Just to be clear, do you mean the outputted bedGraph contains methylation info for cytosines at all methylation contexts? If so, I am confused by the line "By default, only cytosines in CpG context are sorted." here.

Do the outputted bedGraph and coverage files have cytosines merged from both strands as well?

FelixKrueger commented 5 months ago

Both bedGraph and coverage files contain CpG context only, unless you selected --CX. Both files have single base resolution, so are not merged. If you get a call at fictitious positions 1 and 2, and 5 and 6, then these will be Cs in CpG context on the top (1 and 5) or bottom strand (2 and 6), respectively.

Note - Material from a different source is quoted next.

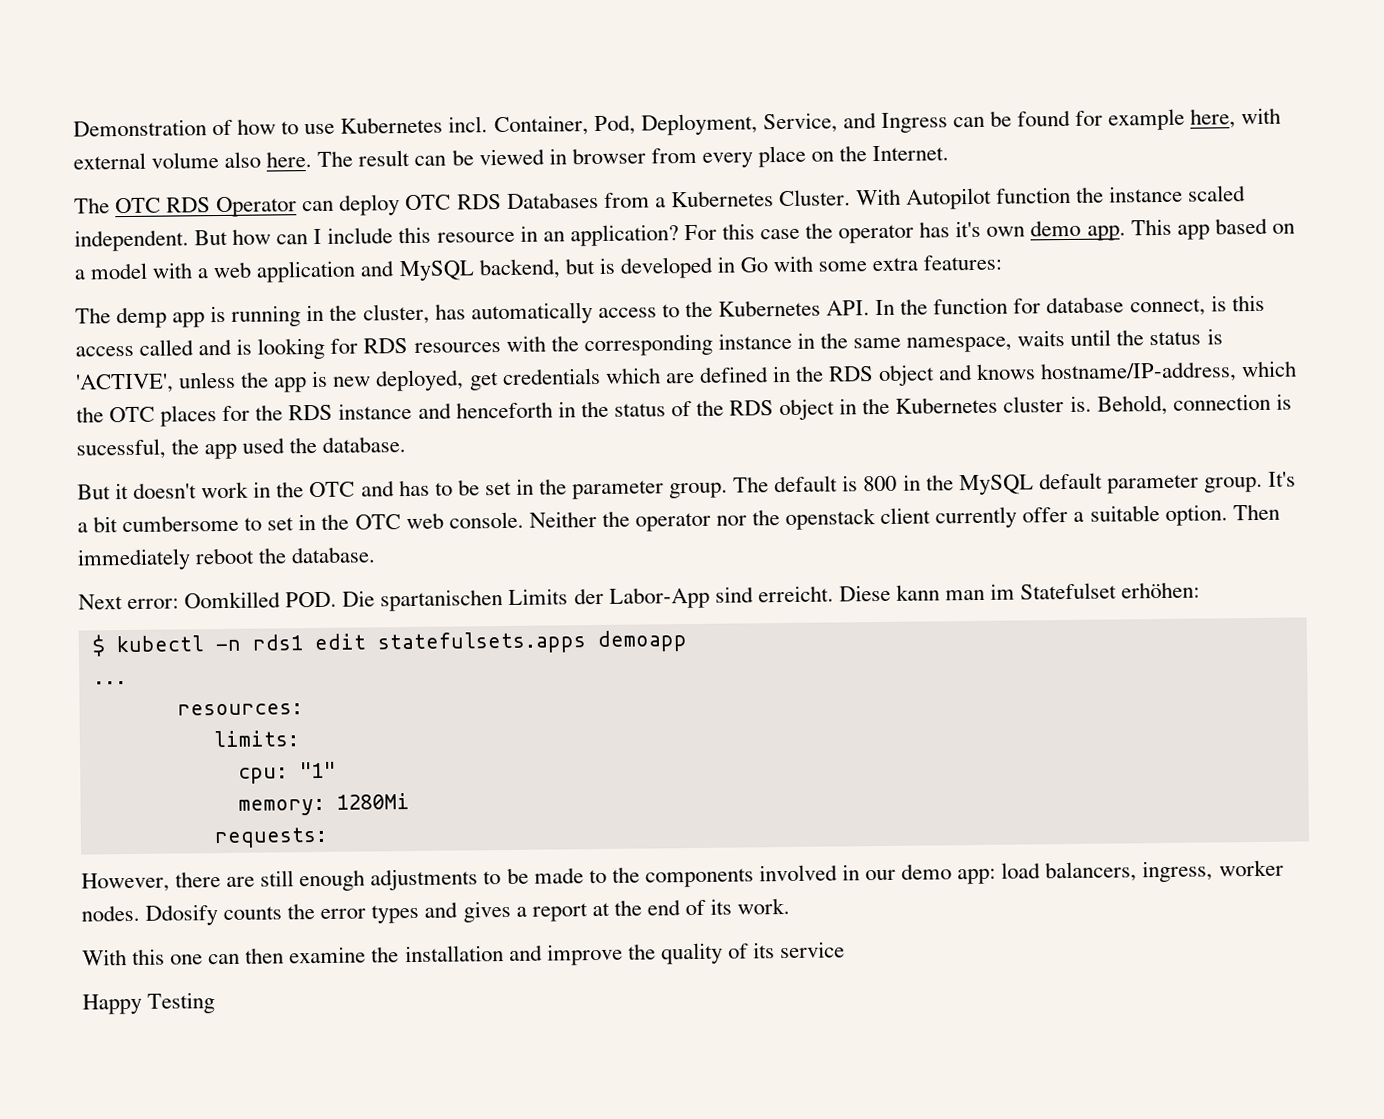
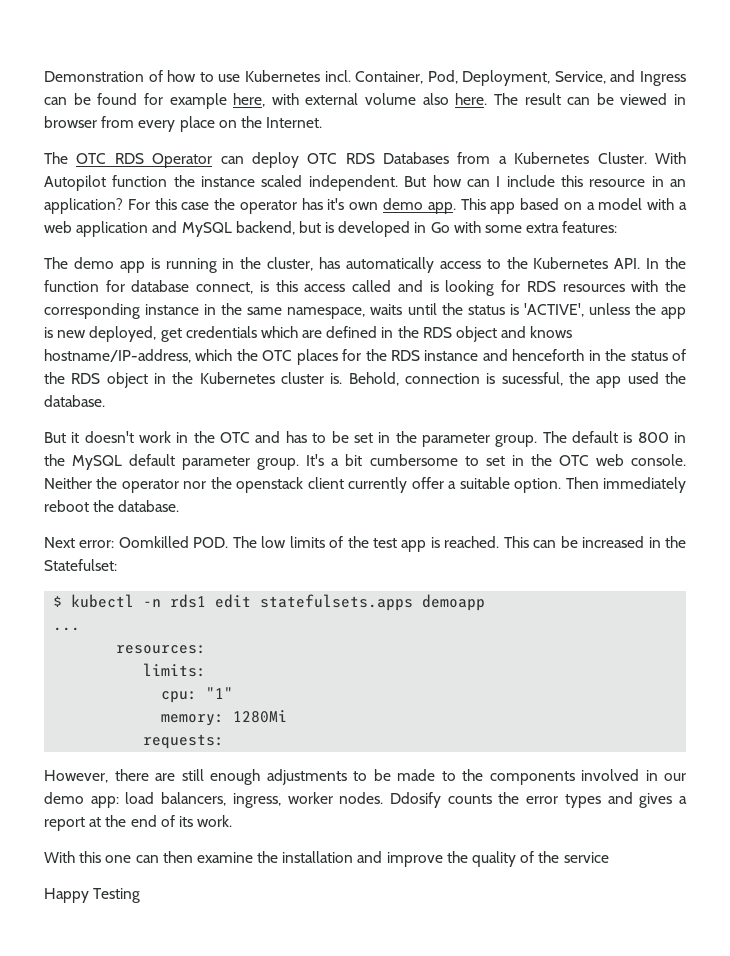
[116,306,168,329] demp -> [73,257,114,269] demo
[342,581,1201,612] Die spartanischen Limits der Labor-App sind erreicht. Diese kann man im Statefulset erhöhen: -> [232,536,687,552] [44,559,117,571] The low limits of the test app is reached. This can be increased in the Statefulset:
[752,942,775,959] its -> [538,851,560,863] the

Both files are sorted from low to high position, per chromosome. Does that make it clear?

JanmajaySingh commented 5 months ago

that is very clear, thank you!

JanmajaySingh commented 5 months ago

Hey Felix, I had a follow up question. Is it standard practice to merge CpG info from both strands?

FelixKrueger commented 5 months ago

I am not sure if one can say common practice, it really depends on what you want to do and how you approach that question. We personally never did it, but for certain types of statistical methods it arguably reduces the multiple testing burden if you reduce the number of observations by half...

JanmajaySingh commented 5 months ago

Yeah that makes sense! While processing different WGBS datasets, it has been hard to guess if such merging was performed in the original study. Some of these studies (like GTEx) share their preprocessed bedGraphs with info from only one strand. But that data also clearly aggregated methylation from multiple samples of the same tissue. So it hasn't been possible to guess if across-strand merging was also performed.

In any case, thank you for your quick responses and help! Your (and Babraham's) varied resources online have been super helpful in my bioinformatics journey!

FelixKrueger commented 5 months ago

I'm glad it helped!

Maybe the easiest 'giveaway' whether strand merging was performed or not is to look at the size of a CpG. Single-base resolution will look like this:

start    end
  0       1     (bedGraph, 0-based half-open)
  1       1     (coverage file)

whereas a CpG dyad looks like this:

start    end
  0       2     (bedGraph, 0-based half-open)
  1       2     (coverage file)
JanmajaySingh commented 5 months ago

Yes, I got that after making the merged files this morning! Thanks!